Whatever the issues at stake, there can be few periods that rivals recent years as a learning experience for students of International politics.

To grapple with the complicated ruptures that are splitting Europe down the middle is to interpret history as it unfold. To gain the first hand assistance of high level practitioners takes the experience to an altogether different level. A group of students at New York University’s Abu Dhabi campus has spent the last few weeks learning up close from decision makers confronting the challenge of Brexit.

Under the guidance of Frank Luntz, political consultant and former Republican party strategist, the UAE-based team met former UK prime ministers, current cabinet members and veterans of politics on both sides of the European divide.

The depth and breath of guest speakers speaks for itself, Mr Luntz told The National.

“From former UK Prime Minister Tony Blair to the chief Brexit negotiator for the EU. The president of the northern region of France to Michael Gove, a leading candidate to replace current UK PM Teresa May. Altogether the students had heard from two dozen speakers over nine days -- all national and even international leaders,” he said.

The timing of events meant each day provided a glimpse behind history’s curtain.

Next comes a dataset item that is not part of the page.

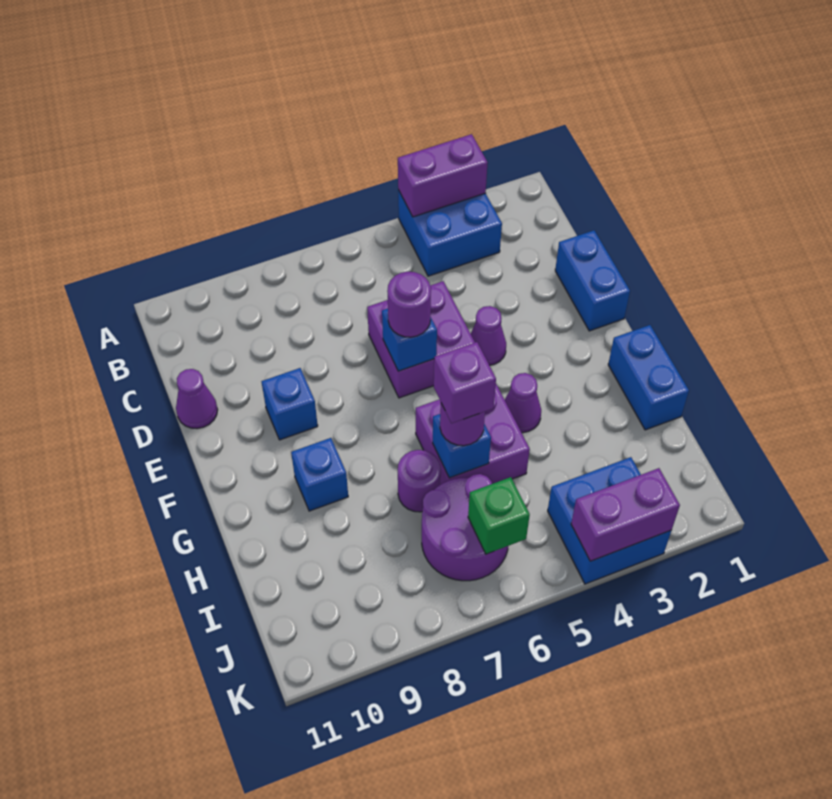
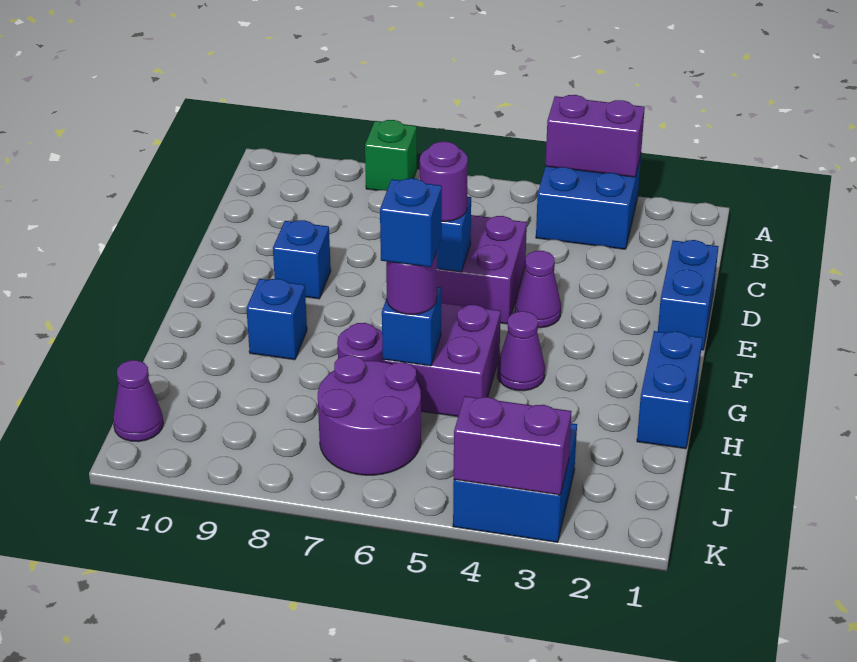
purple cone D11 level 1 -> purple cone J11 level 1
purple brick H6 level 4 -> blue brick H6 level 4
green brick J6 level 2 -> green brick A8 level 1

“It was the chance to be an eye-witness to history as it is being made. They were in Parliament at the moment the final Brexit agreement was being debated. They were in the European Parliament at the moment Europe was deciding whether to give the UK more time. They were in the government VIP meeting room as the leader of China was arriving for talks with his French counterpart,” Mr Luntz went on.

“Important decisions were being made, the students were there.”

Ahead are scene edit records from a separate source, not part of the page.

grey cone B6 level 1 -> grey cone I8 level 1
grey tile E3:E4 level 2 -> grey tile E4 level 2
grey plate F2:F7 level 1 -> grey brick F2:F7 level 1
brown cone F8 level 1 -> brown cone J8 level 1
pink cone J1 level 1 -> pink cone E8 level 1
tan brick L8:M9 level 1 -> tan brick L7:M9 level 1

The excitement was palpable and the level of engagement immense.

“What I loved most was the 24/7 student interaction,” added Mr Luntz.

“The debates and discussions between students were truly global in scope. The questions the students asked of the guests were the most professional and intellectual that I've ever heard from college kids, and the respect they showed each other was unprecedented. I learned a lot from them, and they learned a lot from themselves.”

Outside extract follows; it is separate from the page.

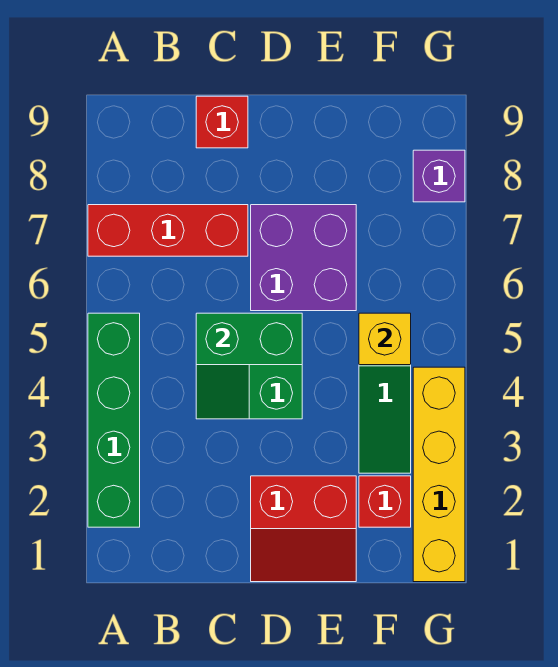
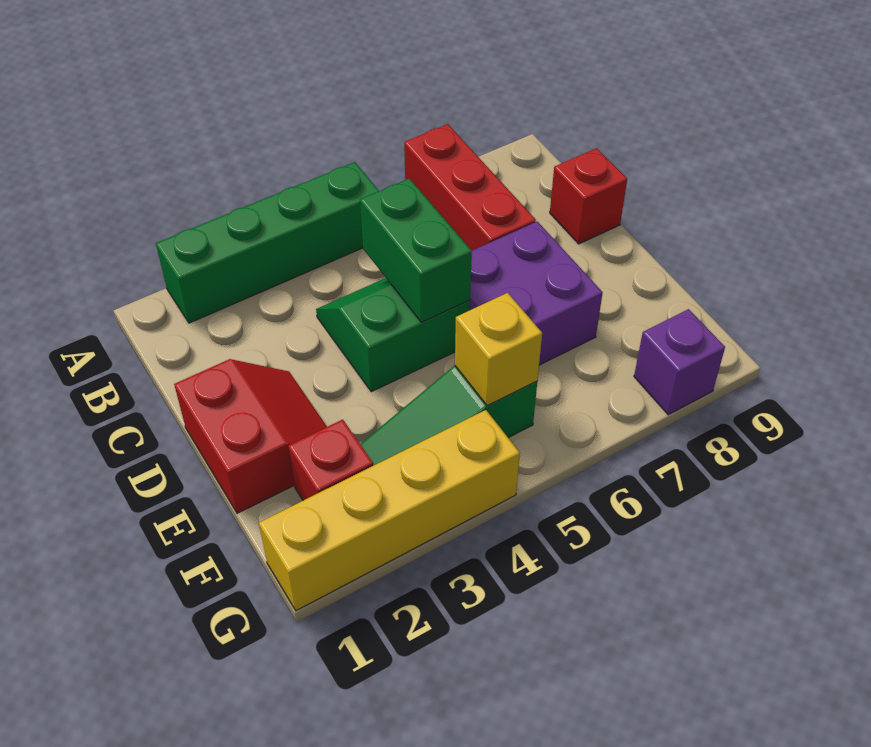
red slope D1:E2 level 1 top 2 -> red slope D1:E2 level 1 top 1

The expertise of the leading US polling expert has been called on by major broadcasters and academic institutions for decades. Even so he cannot help but sound a breathless note about his latest project.

“This could only have happened at NYU Abu Dhabi. There is no university on the face of the global that is more global, more professional and more impactful than NYU Abu Dhabi,” he said.

“I thought the class we did in America last year would be the best of my professional life, but the Brexit class was even better. What made it the best was the diversity and intellectual curiosity of the students.”

After weighting the presentations, the students had a surprising degree of unanimity in their perspectives on the British decision to quit the EU.

Tingxuan Zhu, a 21-year-old student from China, enjoyed the Europe in Crisis class and was surprised at the openness politicians had towards the students.

“We saw many top politicians. We saw the European perspective on the Brexit debate and we got the French domestic perspective, meeting with Macron’s advisors, governors etc,” said Zhu.

“We have met so many inspiring politicians and we learnt how EU politicians drafted negotiations for Brexit and what could change. People were so candid in acknowledging their failures but posing hope to the future.”

In her own mind, Brexit is “a mess”, and most definitely the “biggest political episode” she’s ever witnessed.

Ahmed Meshref, 22, from Egypt, says the Europe trip brings a new generation out of what can sometimes be a sheltered academic environment.

“I’ve been learning a lot about the insiders perspective, how do people think, how people make decisions based on their daily experiences. We aren’t exposed to this in an academic setting usually, we can’t relate directly with people’s experiences so we are appreciating that and understanding that a bit more with this class,” he said.

“I’m learning from both sides and developing the skill to what people say and why they say it, rather from a left or right perspective.”

Meshref thinks Britain to ‘remain’ in the EU is the better choice at this juncture. But he understands that the Leave campaign was “much more clever on capitalising on people’s experiences” when the referendum took place in 2016.

“I still think the EU is a project and a work in progress, but it’s a wakeup call for it,” he adds.